The year that Rev. Dr. Martin Luther King was assassinated (1968), Lee spoke his mind about what he was seeing. “Racism and bigotry are among the deadliest social ills plaguing the world today,” he wrote. “But, unlike a team of costumed super-villains, they can’t be halted with a punch in the snoot or a zap from a ray gun. The only way to destroy them, is to expose them — to reveal them for the insidious evil they really are.” He expounded upon the evils of bigotry three years later, in 1971, in an interview with Rolling Stone. “The bigot is an unreasoning hater — one who hates blindly, fanatically, indiscriminately… He hates people he’s never seen — people he’s never known — with equal intensity — with equal venom… It’s totally irrational, patently insane to condemn an entire race — to despise an entire nation — to vilify an entire religion,” Lee said.
This authentic way of thinking, before it became socially required, subconsciously endeared the writer, and by extension Marvel to hip hop fans.
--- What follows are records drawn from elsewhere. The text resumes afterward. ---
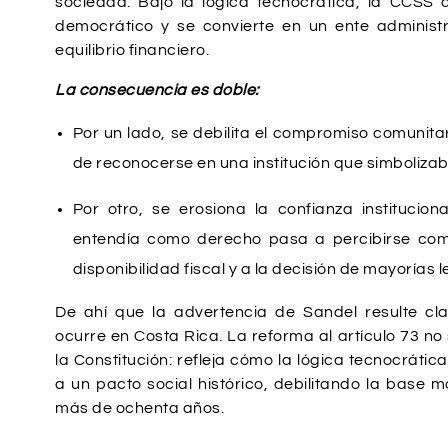
sociedad. Bajo la lógica tecnocrática, la CCSS
democrático y se convierte en un ente administr
equilibrio financiero.
La consecuencia es doble:
Por un lado, se debilita el compromiso comunita
de reconocerse en una institución que simbolizaba
Por otro, se erosiona la confianza institucio
entendía como derecho pasa a percibirse com
disponibilidad fiscal y a la decisión de mayorías l
De ahí que la advertencia de Sandel resulte cla
ocurre en Costa Rica. La reforma al artículo 73 no
la Constitución: refleja cómo la lógica tecnocráti
a un pacto social histórico, debilitando la base 
más de ochenta años.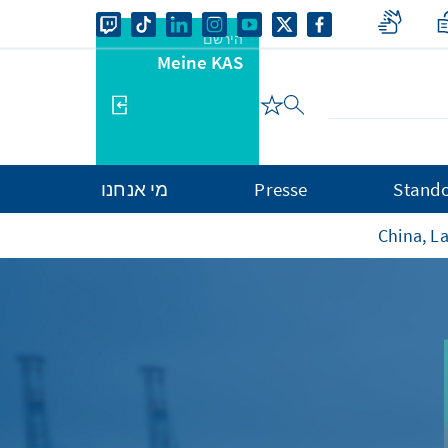
הירשם
Meine KAS
Stando
Presse
מי אנחנו
China, L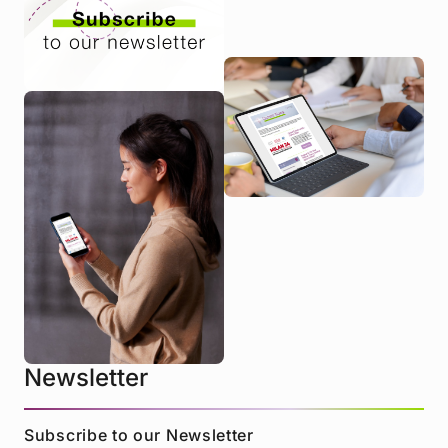
Newsletter
Subscribe to our Newsletter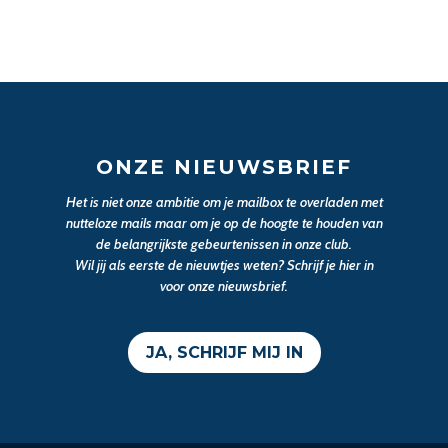
ONZE NIEUWSBRIEF
Het is niet onze ambitie om je mailbox te overladen met
nutteloze mails maar om je op de hoogte te houden van
de belangrijkste gebeurtenissen in onze club.
Wil jij als eerste de nieuwtjes weten? Schrijf je hier in
voor onze nieuwsbrief.
JA, SCHRIJF MIJ IN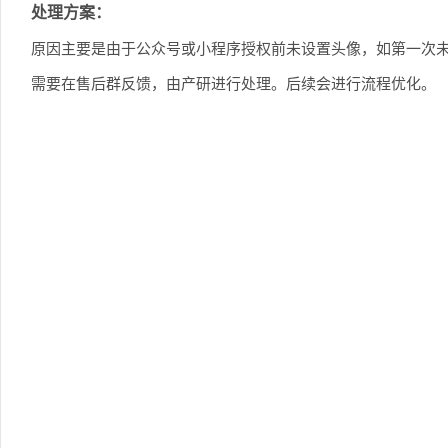
处理方案：
原因主要是由于公众号或小程序授权前未设置头像，如第一次未设
需要在售后群反馈，由产研进行处理。后续会进行流程优化。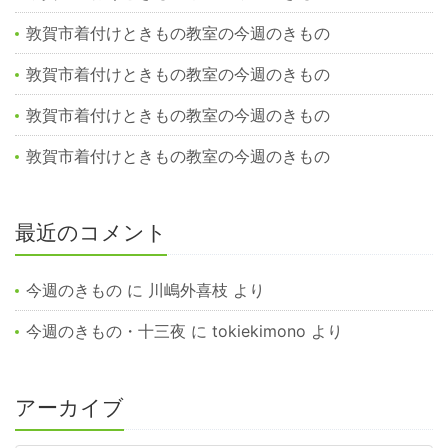
敦賀市着付けときもの教室の今週のきもの
敦賀市着付けときもの教室の今週のきもの
敦賀市着付けときもの教室の今週のきもの
敦賀市着付けときもの教室の今週のきもの
最近のコメント
今週のきもの
に
川嶋外喜枝
より
今週のきもの・十三夜
に
tokiekimono
より
アーカイブ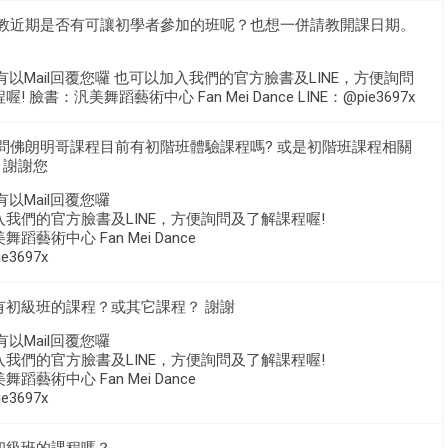
請教近期是否有可讓初學者參加的班呢？也想一併請教開課日期。
有以Mail回覆您囉 也可以加入我們的官方臉書及LINE，方便詢問
! 臉書：汎美舞蹈藝術中心 Fan Mei Dance LINE：@pie3697x
詢問佛朗明哥課程目前有初階班體驗課程嗎? 或是初階班課程相關
 謝謝您
有以Mail回覆您囉
我們的官方臉書及LINE，方便詢問及了解課程喔!
蹈藝術中心 Fan Mei Dance
e3697x
有初級班的課程？或其它課程？ 謝謝
有以Mail回覆您囉
我們的官方臉書及LINE，方便詢問及了解課程喔!
蹈藝術中心 Fan Mei Dance
e3697x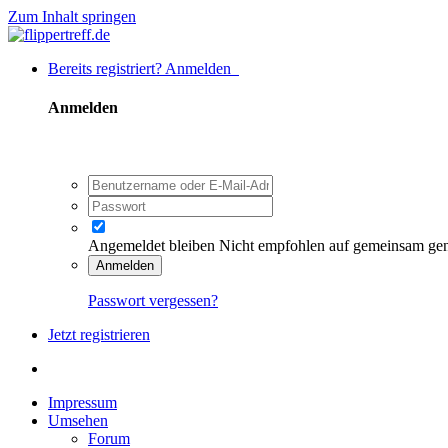
Zum Inhalt springen
Bereits registriert? Anmelden
Anmelden
Angemeldet bleiben
Nicht empfohlen auf gemeinsam ge
Anmelden
Passwort vergessen?
Jetzt registrieren
Impressum
Umsehen
Forum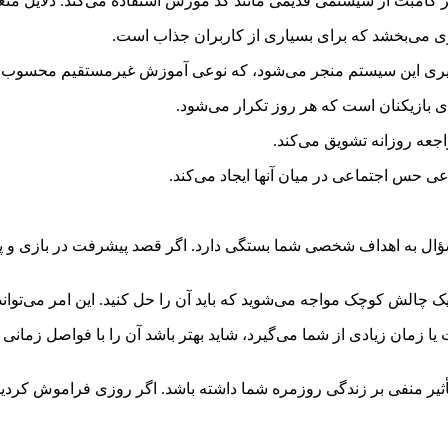
مبت از سیستمی قدیمی مانند کد مورس استفاده می‌کند. دلایل متعدد
می‌بخشد که برای بسیاری از کاربران جذاب است.
ادگیری این سیستم منجر می‌شود، که نوعی آموزش غیرمستقیم محسوب 
بازیکنان است که هر روز تکرار می‌شود.
اجعه روزانه تشویق می‌کند.
 حس اجتماعی در میان آنها ایجاد می‌کند.
ؤال به اهداف شخصی شما بستگی دارد. اگر قصد پیشرفت در بازی و پیش
یک چالش کوچک مواجه می‌شوید که باید آن را حل کنید. این امر می‌تواند
ا زمان زیادی از شما می‌گیرد، شاید بهتر باشد آن را با فواصل زمانی
تأثیر منفی بر زندگی روزمره شما داشته باشد. اگر روزی فراموش کردید 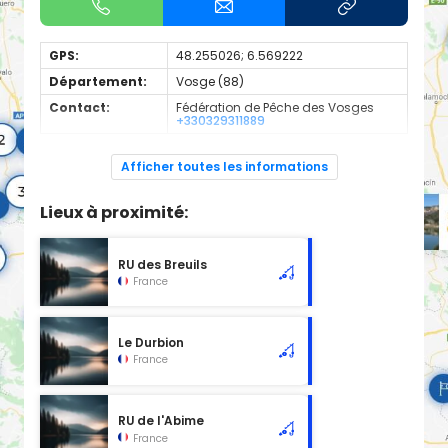
GPS:
48.255026; 6.569222
Département:
Vosge (88)
Contact:
Fédération de Pêche des Vosges
+330329311889
1ere categorie
Afficher toutes les informations
Lieux à proximité:
RU des Breuils
France
Le Durbion
France
RU de l'Abime
France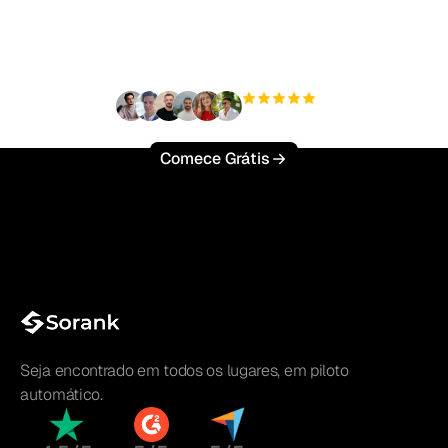
tráfego orgânico sem
esforço?
+3'000
usuários
Comece Grátis
Seja encontrado em todos os lugares, em piloto
automático.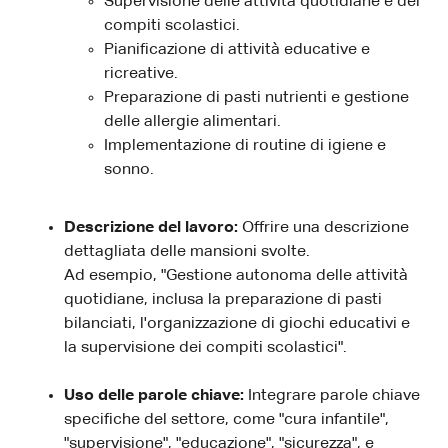
Supervisione delle attività quotidiane e dei
compiti scolastici.
Pianificazione di attività educative e
ricreative.
Preparazione di pasti nutrienti e gestione
delle allergie alimentari.
Implementazione di routine di igiene e
sonno.
Descrizione del lavoro:
Offrire una descrizione
dettagliata delle mansioni svolte.
Ad esempio, "Gestione autonoma delle attività
quotidiane, inclusa la preparazione di pasti
bilanciati, l'organizzazione di giochi educativi e
la supervisione dei compiti scolastici".
Uso delle parole chiave:
Integrare parole chiave
specifiche del settore, come "cura infantile",
"supervisione", "educazione", "sicurezza", e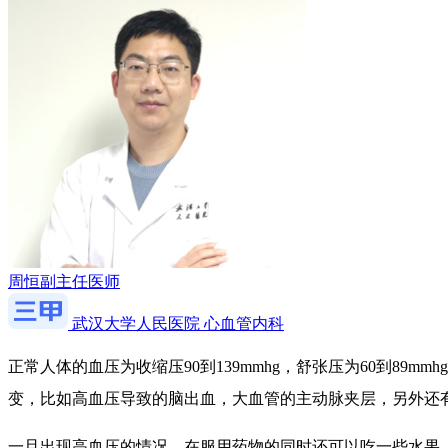
周恒
副主任医师
武汉大学人民医院 心血管内科
正常人体的血压为收缩压90到139mmhg，舒张压为60到8
变，比如高血压导致的脑出血，大血管的主动脉夹层，另外还
一旦出现高血压的情况，在服用药物的同时还可以吃一些水果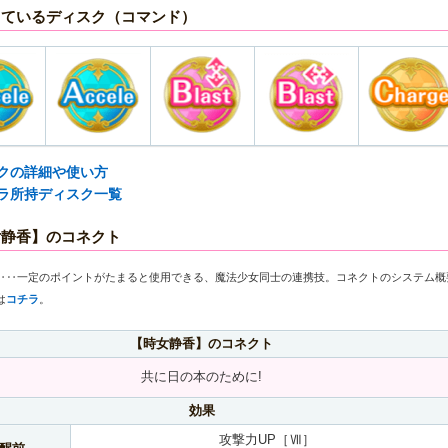
しているディスク（コマンド）
クの詳細や使い方
ラ所持ディスク一覧
女静香】のコネクト
‥‥一定のポイントがたまると使用できる、魔法少女同士の連携技。コネクトのシステム概
は
コチラ
。
【時女静香】のコネクト
共に日の本のために!
効果
攻撃力UP［Ⅶ］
His flawed heroes showcased his belief that society is full of damaged people. But, Lee held them to a higher regard than reveling in racial superiority complexes. He embraced the African-American community and hip hop. The love was felt both ways. Aside from actors cast in Marvel movies, and die hard comic book experts honoring his memory, dominant members of hip hop culture have turned out in droves to pay their respects. Three 6 Mafia posted an old picture with him smiling on Twitter, Ice T paid his respects, Ghostface posted a commanding picture of him on Instagram. It wasn’t just the immediate generation of rappers that honored him for growing up with his creations, but the new class of rappers were equally as impacted by Lee’s passing. Lil Yachty and Travis Scott honored him with short, simple tweets. Kyle was equally melancholy with his brief acknowledgement. These three artists are under thirty, showcasing that Lee’s creations and influence reached across more than one generation.
From the creation of Black Panther, to Marvel’s hip hop covers that used popular superheroes to create iconic album covers such as Tha Carter III (Spider-Man), The Chronic (Dr. Strange), and The Miseducation of Lauryn Hill (Ms. Marvel), Stan Lee’s firm embrace of black and hip hop culture was authentic even if he wasn’t directly involved in every individual creation process. The environment was built from the foundation that he created in the early 1960s. He was a strong, prominent figure that served as the charismatic face of Marvel Comics -– a company that he didn’t create, but instead built into a kingdom for thoughtful, realistic characters that happened to have superpowers. These flawed figures were, often times, instruments to attack contemporary societal issues. This endeared him to a generation of children who suffered from the issues prevalent in these comics, causing them to carry the torch and ingrain this work in their culture of tomorrow. Hip hop didn’t lose a pillar with his passing, it gained an angel. His work’s been immortalized in pop culture at large, but more specifically in rap’s winding narrative. When we see our rap heavyweights who are influenced by his work, and the frequent references to Marvel properties that he was in some way responsible for, his name continues to live on and his work continues to give life. Lee may not have movie cameos anymore (unless Marvel decides to break out the hologram technology), but we’ll have his cultural cameos until the end of time.